Целую ее. И с беспощадной ясностью сознаю, что это наш последний поцелуй. Тоня встает и, всхлипывая, уходит. Я не могу унять дрожь.
— Тонечка! — зову я.— Ты еще придешь?
— Я напишу тебе, Марат!
Через несколько дней я выписался из госпиталя. Ничего нигде у меня не болит, только странная пустота заполнила все мое существо. Апатия невероятная. Не могу смириться, что между Тоней и мной все кончено, хотя понимаю прекрасно — она оставила меня. Единственное желание — узнать, к кому она все-таки уехала, заставляет меня зайти в пединститут. В комнате я застаю Олю. Увидев меня, она испуганно суетится:
— Ой, Марат! А я собиралась пойти к тебе!
— Зачем?
— Ну, сказать о Тоне и передать вот это.
Оля достает из сумочки письмо и подает мне. Разворачиваю листок, читаю:
«Маратка, милый, прости! Я перевелась в московский университет и уехала отсюда навсегда. Я уже говорила тебе о болезни мамы и о путевке в Сочи. Но я тебе не сказала, что тот самый человек устроил мне перевод из хурангизского института в московский университет! Я уезжаю в Москву. Это моя судьба. Но ты не отчаивайся, мой милый, мой родненький. Другого такого, как ты, у меня никогда не будет. Я оставила тебя, но я люблю тебя и буду любить всю жизнь. Просто, как я поняла, любовь и судьба — вещи совершенно разные. Ты понимаешь меня, милый? Поверь, что я никогда не смогу полюбить человека, который старше меня почти на тридцать лет. Но и с тобой у меня не будет счастья. Разные, разные мы...»

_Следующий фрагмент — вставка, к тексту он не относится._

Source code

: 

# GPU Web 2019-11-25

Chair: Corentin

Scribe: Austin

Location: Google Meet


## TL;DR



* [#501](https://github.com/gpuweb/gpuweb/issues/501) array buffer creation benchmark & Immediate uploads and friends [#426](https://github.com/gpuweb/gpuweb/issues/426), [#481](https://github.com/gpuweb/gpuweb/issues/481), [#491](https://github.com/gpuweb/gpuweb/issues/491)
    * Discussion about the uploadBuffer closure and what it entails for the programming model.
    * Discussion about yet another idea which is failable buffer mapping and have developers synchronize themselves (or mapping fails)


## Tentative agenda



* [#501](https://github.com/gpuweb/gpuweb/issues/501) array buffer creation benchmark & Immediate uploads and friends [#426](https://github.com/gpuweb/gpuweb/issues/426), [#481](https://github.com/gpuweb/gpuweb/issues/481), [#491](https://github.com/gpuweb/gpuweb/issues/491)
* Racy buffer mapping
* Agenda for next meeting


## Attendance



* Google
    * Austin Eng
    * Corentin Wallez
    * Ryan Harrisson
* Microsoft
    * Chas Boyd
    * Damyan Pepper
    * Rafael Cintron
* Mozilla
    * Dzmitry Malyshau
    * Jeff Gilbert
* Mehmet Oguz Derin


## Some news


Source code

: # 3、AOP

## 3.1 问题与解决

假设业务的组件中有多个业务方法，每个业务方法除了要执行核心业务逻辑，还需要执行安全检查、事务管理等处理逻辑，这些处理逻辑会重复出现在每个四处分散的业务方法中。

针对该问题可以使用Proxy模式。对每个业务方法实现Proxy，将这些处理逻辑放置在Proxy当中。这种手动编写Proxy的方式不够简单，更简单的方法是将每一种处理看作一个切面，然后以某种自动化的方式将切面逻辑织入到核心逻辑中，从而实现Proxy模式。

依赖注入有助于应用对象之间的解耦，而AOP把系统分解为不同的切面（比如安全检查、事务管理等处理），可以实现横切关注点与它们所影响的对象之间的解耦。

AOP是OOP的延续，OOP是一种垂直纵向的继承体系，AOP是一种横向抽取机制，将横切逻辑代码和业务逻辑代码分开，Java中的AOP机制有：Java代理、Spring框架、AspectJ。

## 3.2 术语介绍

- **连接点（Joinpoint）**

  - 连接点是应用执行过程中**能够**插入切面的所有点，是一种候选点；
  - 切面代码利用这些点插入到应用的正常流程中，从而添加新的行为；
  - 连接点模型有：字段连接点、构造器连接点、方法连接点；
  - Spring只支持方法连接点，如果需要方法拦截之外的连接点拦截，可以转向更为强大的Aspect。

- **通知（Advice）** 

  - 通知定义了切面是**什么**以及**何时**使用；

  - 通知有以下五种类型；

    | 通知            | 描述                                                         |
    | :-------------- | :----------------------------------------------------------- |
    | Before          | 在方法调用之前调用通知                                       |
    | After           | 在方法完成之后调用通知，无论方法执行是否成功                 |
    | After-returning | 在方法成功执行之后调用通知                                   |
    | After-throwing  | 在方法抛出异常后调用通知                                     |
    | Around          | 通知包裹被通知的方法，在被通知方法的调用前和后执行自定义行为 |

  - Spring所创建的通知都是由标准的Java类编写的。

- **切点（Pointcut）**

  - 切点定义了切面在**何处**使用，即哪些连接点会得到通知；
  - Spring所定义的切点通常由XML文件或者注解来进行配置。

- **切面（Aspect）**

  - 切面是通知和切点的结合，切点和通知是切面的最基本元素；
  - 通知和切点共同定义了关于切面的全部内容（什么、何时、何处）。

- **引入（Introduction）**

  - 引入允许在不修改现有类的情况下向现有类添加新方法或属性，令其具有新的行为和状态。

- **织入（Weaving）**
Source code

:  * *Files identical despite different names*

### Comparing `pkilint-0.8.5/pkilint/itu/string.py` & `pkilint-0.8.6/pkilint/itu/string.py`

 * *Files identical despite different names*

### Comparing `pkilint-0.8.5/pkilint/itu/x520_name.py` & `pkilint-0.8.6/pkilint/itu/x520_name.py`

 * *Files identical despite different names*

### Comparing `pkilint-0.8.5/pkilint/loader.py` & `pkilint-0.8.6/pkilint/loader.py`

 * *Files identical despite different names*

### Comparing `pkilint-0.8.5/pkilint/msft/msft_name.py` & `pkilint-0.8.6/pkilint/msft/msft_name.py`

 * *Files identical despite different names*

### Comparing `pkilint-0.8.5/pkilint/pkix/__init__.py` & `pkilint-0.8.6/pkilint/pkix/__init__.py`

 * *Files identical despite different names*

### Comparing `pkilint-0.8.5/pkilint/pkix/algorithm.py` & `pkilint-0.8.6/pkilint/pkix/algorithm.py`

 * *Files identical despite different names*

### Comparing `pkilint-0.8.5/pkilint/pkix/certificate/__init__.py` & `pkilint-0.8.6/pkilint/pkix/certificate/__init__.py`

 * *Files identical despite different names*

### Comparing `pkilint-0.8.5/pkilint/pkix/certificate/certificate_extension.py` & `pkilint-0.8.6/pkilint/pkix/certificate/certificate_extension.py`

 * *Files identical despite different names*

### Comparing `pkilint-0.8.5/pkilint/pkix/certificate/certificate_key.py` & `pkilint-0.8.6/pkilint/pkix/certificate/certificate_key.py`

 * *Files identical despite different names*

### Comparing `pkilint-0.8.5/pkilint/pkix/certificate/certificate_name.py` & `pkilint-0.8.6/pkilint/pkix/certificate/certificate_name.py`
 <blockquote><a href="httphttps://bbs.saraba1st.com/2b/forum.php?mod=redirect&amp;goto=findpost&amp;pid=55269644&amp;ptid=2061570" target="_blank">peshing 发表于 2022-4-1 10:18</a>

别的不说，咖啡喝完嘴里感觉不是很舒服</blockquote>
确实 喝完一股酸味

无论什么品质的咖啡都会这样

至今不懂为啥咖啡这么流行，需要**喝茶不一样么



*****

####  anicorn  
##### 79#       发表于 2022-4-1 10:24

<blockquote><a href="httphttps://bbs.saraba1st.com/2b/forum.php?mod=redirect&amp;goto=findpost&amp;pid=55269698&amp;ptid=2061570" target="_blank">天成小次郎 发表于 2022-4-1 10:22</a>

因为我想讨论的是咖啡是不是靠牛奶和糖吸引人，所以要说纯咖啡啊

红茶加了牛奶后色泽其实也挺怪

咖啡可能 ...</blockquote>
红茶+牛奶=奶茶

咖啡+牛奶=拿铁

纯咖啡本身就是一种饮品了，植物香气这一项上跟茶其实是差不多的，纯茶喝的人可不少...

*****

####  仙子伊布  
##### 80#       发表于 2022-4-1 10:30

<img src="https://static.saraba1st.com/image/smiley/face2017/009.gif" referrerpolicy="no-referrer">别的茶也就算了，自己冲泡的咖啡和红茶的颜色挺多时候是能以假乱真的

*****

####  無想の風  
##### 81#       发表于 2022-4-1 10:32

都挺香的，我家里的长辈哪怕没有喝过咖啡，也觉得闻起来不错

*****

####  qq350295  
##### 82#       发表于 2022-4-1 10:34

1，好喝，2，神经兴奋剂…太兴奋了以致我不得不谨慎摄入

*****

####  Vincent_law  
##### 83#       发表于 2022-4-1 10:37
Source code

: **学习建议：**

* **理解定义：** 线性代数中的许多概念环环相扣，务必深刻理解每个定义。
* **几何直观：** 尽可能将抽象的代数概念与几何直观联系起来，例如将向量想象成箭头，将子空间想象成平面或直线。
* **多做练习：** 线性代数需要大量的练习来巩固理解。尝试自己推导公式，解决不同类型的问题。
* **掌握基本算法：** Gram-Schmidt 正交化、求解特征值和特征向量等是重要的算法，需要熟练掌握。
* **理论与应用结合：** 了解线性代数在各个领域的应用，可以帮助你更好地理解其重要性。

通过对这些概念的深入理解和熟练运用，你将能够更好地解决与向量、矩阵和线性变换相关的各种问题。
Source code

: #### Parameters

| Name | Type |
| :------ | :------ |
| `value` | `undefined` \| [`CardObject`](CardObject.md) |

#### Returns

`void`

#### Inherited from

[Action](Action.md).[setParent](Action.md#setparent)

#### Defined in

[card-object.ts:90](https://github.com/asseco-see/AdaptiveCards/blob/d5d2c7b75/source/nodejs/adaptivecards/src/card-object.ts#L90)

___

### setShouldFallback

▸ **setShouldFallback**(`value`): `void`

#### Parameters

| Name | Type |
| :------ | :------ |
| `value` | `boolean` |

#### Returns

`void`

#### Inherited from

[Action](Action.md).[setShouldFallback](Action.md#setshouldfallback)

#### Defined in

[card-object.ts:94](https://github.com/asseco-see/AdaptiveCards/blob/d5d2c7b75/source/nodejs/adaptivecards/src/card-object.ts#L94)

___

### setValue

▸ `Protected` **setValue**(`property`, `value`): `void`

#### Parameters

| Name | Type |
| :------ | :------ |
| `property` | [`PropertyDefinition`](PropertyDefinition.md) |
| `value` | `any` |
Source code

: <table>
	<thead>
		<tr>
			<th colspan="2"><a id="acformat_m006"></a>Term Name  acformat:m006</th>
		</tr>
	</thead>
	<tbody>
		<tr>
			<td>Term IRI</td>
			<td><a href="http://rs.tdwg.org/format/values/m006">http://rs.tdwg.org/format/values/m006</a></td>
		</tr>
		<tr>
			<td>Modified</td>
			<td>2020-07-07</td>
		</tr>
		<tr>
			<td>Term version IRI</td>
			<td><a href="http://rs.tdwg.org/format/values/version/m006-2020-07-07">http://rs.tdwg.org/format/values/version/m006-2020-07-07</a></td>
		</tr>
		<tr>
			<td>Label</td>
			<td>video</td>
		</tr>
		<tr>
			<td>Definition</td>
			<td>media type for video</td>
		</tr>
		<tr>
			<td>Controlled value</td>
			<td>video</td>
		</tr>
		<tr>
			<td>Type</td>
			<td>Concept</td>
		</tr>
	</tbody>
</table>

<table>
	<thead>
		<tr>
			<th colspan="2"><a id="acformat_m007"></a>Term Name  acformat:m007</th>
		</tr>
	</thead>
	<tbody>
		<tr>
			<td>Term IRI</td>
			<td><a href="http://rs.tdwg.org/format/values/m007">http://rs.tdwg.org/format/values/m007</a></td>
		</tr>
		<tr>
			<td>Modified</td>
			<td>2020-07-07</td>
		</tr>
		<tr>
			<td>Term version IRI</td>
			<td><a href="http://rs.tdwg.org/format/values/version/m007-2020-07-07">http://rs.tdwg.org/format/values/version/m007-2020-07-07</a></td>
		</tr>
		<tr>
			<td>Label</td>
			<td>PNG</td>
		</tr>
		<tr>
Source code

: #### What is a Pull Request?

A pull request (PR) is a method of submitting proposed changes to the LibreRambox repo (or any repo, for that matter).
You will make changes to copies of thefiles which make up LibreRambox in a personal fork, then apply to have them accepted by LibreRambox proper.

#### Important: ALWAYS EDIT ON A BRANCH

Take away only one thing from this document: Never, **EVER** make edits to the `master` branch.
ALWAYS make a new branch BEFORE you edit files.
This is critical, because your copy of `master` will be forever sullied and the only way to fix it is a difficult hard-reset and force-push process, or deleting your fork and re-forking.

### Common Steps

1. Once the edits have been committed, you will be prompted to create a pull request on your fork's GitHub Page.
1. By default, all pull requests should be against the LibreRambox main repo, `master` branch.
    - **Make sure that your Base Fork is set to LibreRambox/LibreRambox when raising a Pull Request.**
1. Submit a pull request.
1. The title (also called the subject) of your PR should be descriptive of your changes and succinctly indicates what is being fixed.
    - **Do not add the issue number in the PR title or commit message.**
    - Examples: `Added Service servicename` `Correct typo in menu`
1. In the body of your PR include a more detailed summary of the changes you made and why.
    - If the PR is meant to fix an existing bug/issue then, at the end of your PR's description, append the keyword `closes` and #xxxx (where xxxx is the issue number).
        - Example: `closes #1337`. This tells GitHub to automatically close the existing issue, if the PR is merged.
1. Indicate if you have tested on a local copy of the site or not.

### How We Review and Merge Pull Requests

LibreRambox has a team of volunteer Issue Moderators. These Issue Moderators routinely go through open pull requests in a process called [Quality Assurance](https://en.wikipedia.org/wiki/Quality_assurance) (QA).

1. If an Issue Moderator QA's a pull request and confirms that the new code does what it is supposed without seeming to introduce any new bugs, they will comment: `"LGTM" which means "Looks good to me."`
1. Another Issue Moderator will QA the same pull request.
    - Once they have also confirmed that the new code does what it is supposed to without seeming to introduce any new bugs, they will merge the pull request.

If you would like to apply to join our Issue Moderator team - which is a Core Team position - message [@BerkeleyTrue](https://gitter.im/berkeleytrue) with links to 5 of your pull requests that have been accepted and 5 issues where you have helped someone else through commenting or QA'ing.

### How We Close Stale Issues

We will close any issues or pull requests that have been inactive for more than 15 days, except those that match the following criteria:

С трудом сдерживая нервную дрожь и горечь потери, я положил письмо в карман гимнастерки, попрощался с Олей и пошел на вокзал. До отправления поезда было еще много времени. Я ходил по перрону и смотрел в сторону нашего авиагородка. И думал о том, как долго еще мне служить.
Часть вторая. Трудный грунт
1.
Ашхабад строится.
Над низкими кварталами времянок маячат башенные краны, тут и там вырастают стены зданий и жилых домов. Вот и многоквартирный дом на улице Чехова: он тоже — ничего. Мы получили в нем трехкомнатную квартиру на первом этаже. Две комнаты занимают мама с отцом, третью отдали мне: бывшему сержанту Марату Природину, ныне сотруднику молодежной газеты. Мне отдельная комната — вот так нужна. Днем я в -редакции или где-нибудь «в бегах за материалом», а вечером и ночью пишу. Пишу при закрытых дверях. Я люблю, чтобы не было ни шороха, ни звука. Это я раньше мог сочинять под гром авиамоторов, а теперь нет. Пишу обо всем. Газетные полосы ежедневно заглатывают столько материала, что не успеваешь выдавать «на гора».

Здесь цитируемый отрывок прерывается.